Secondly, regarding -- the second point would be the Bandwidth Engine 1 itself. I didn't used the term today, but the only thing that really matters to me is that the product gets released. That means that I get it completely transferred from the technology development side, all questions answered over into what I am going to call a business unit side of the company where they now have accepted it, meaning that it is working and characterized properly. It is responding well to what the integration of the design to the process architecture that we are using at our foundry is close and we are on some decent part of the deeper density curve. And at that point in time it becomes a matter of just polishing the apple 24 hours a day, seven days a week.

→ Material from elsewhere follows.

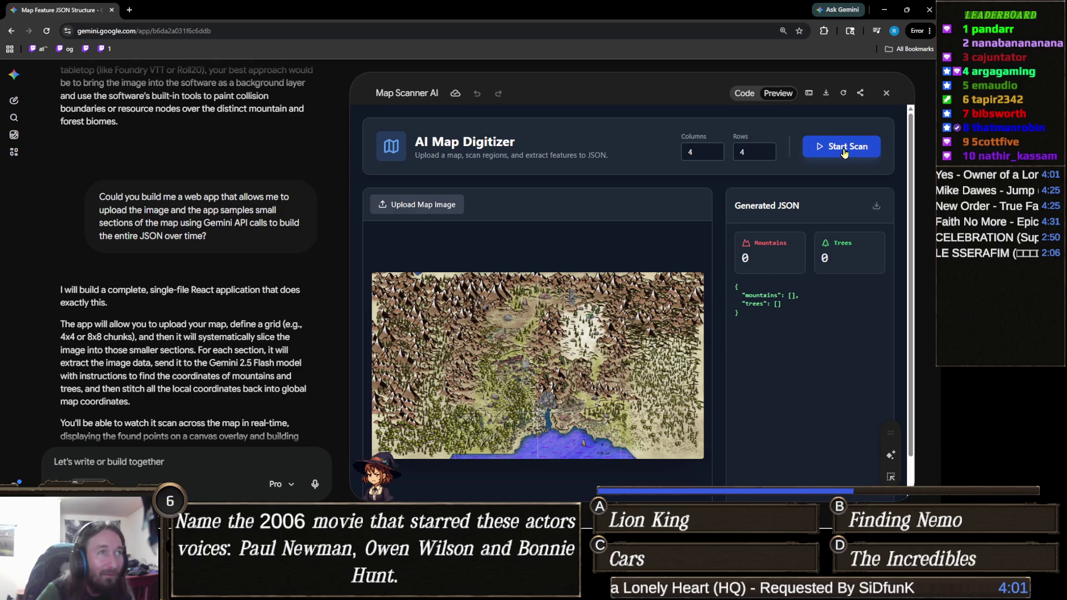
- Set the grid to 8 columns and 8 rows, then start the scan
double_click(690, 152)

And so that BE1 release I would like to think is somewhere between the end of the second quarter to somewhere in the second half of the third quarter. And we continue to be focused very hard on that.
I mentioned briefly that we would continue to work on improving our financial performance and managing cash utilization. We are investing heavily in the Bandwidth Engine in 2011. We just got done telling Joel we don't see any step-up in cost, but nonetheless we do burn cash and we are focused on growing the IP business and it's a primary source to offset the expenses, and it's a support of non-dilutive cash as I often refer to. It supports our development efforts and -- but we need to manage costs carefully and we will continue to do that.
And finally, just on a sort of a scheduling thing, we are going to be with Benchmark in Milwaukee at their Investor Conference on May 12. We would welcome the opportunity to meet you face to face if you can get by there. Just schedule a meeting with us or just contact your Benchmark representative and I'm sure he will set it up for you.
So I'd like to thank you all for coming on the call today. I thank you all for the patients you have with the team and we look forward to talking to you again soon and letting you know that we are on schedule and on plan and moving to the right place. Thank you very, very much.
Operator
Ladies and gentlemen, that concludes today's conference. Thank you so much for your participation. You may now disconnect and have a great day.